Skills-Based Learning

“I am a qualified teacher, but I have been looking for a teaching placement since last year. The UWF (United Women in Faith) empowerment program came at the right time,” says Lindsey Dandajena, 27, a youth member at Great Dyke church. “While it is unfortunate that I lost four chicks, I am so happy that I now have an income-generating project. Doing chicken farming has improved my life and taught me certain skills that are valuable in this harsh economic environment where white collar jobs are scarce. Many thanks to UWF for their empowerment program which accommodates us young women.”

Rudo Mundondo

Rudo Mundondo, 33, a mother of three, was also motivated to succeed after receiving her training on the upkeep of chicks. “I am grateful to UWF for this empowerment project that has improved my livelihood and my skills. The upkeep of chicks needs someone who is smart, as the environment/fowl run has to be tended to regularly. I’m checking on the chicks, water and feed supply and also the ventilation. I also use natural remedies as medicine for the chicks to boost their immunity. For example, I use donkey dung and mutiti plants, a natural and traditional herb. I am happy my 25 chicks are healthy. So far, I have been able to impart knowledge and skills to 40 people (including my church and community members.)”

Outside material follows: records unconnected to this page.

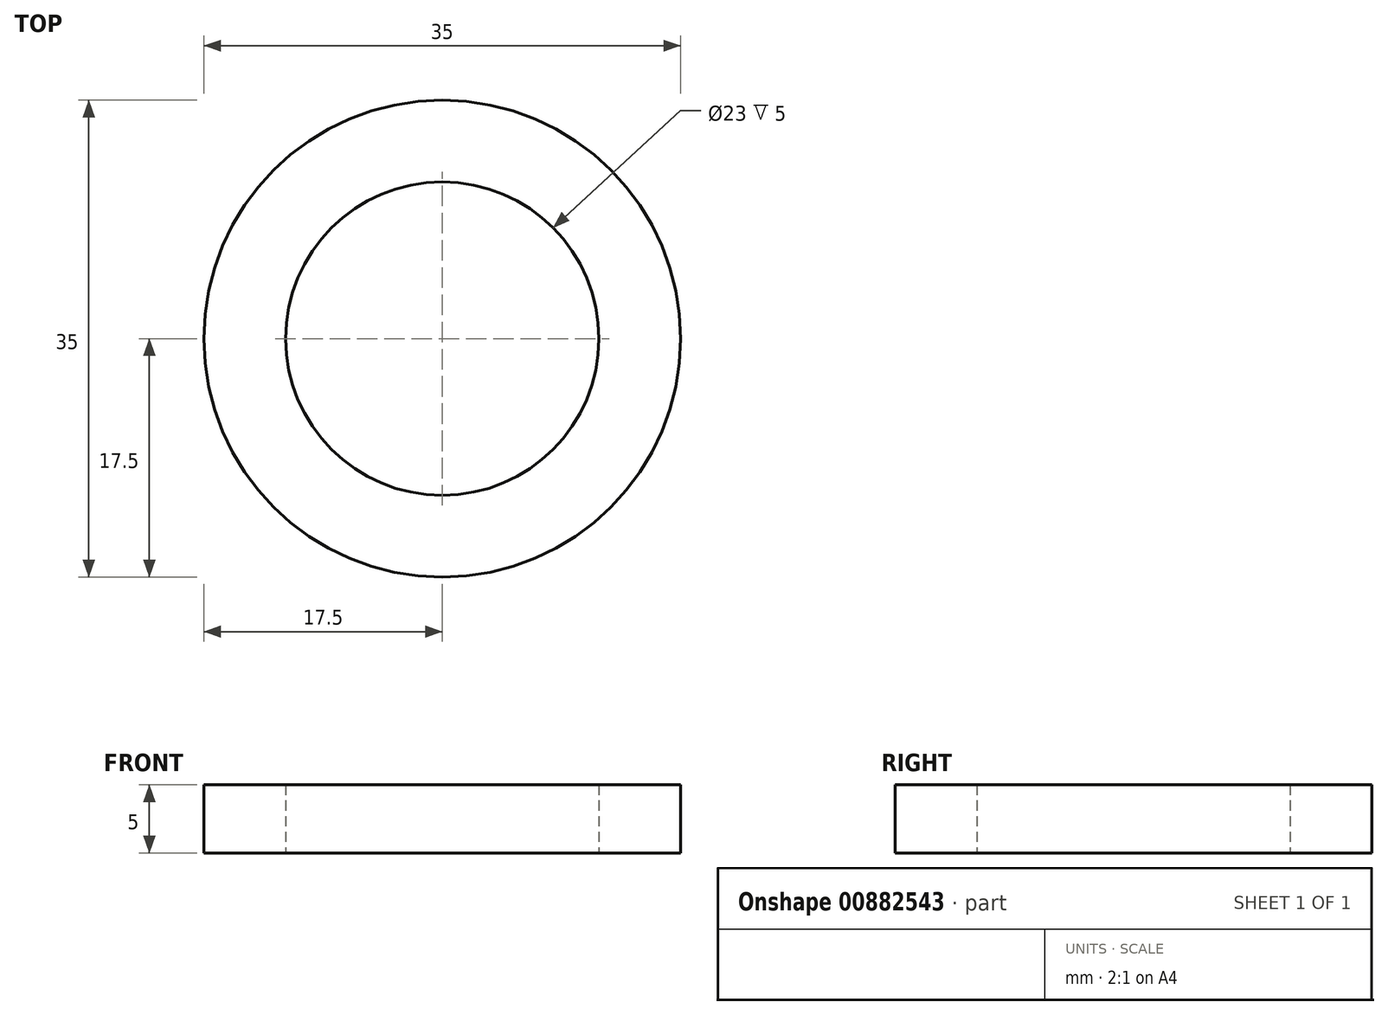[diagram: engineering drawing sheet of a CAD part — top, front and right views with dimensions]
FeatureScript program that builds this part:
annotation { "Feature Type Name" : "Feature", "Feature Type Description" : "" }
export const myFeature = defineFeature(function(context is Context, id is Id, definition is map)
    precondition{}
    {
        {
            var Q0;
            Q0=qCreatedBy(makeId("Top.planeOp"),FACE);
            var sketch = newSketch(context, id + "F0", { "sketchPlane" : qUnion([Q0])});
            skCircle(sketch, "E0", {"center": v(0, 0) * mm, "radius": 11.5 * mm});
            skCircle(sketch, "E1", {"center": v(0, 0) * mm, "radius": 17.5 * mm});
            skSolve(sketch);
        }
        {
            var Q0;
            Q0 = qSketchRegion(id + "F0", true);
            extrude(context, id + "F1", {"entities" : qUnion([Q0]), "depth" : 5 * mm, "offsetDistance" : 25 * mm});
        }
    });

Mundondo’s aim and prayer is to expose the Great Dyke community to other ways of making money so they can move away from selling kachasu, an unhealthy home-made beer. Mundondo says, “As a long-term vision, I am thinking of selling eggs, having an incubator for hatching chicks and also building a bigger fowl run. I have looked for a bigger plot where I want to run the project at a larger scale. I also balance the project with my duties as a mother and wife.”

Tarisai Chigwamba

Tarisai Chigwamba, a 40-year-old mother of three, agrees, “Due to the harsh economic conditions in Zimbabwe, one’s salary might not be enough to meet the family food basket. As such, the environment now calls for women to not wait for their husbands to provide.”

Her work has paid off. Chigwamba could not hide her joy as she said, “I am so happy that I was fortunate enough to be one of the beneficiaries of the program. This project has changed my life, as the upkeep of the chicks has made me an organized woman. I had to renovate my fowl run after two chicks were eaten by mice. I draft my timetable to feed the chicks, do my household chores and my duties as a mother and wife. I also schedule time to impart the knowledge and skills I learned to my church and community members, especially on the importance of being innovative and creative.”

These new chicken farmers are surely innovative and creative. Blessed are they who have visions for they shall not perish. As Proverbs 31, verse 10, says, “Who can find a virtuous woman? For her price is far above rubies.”

Patience Chapata is the journalist on the United Women in Faith Zimbabwe country team.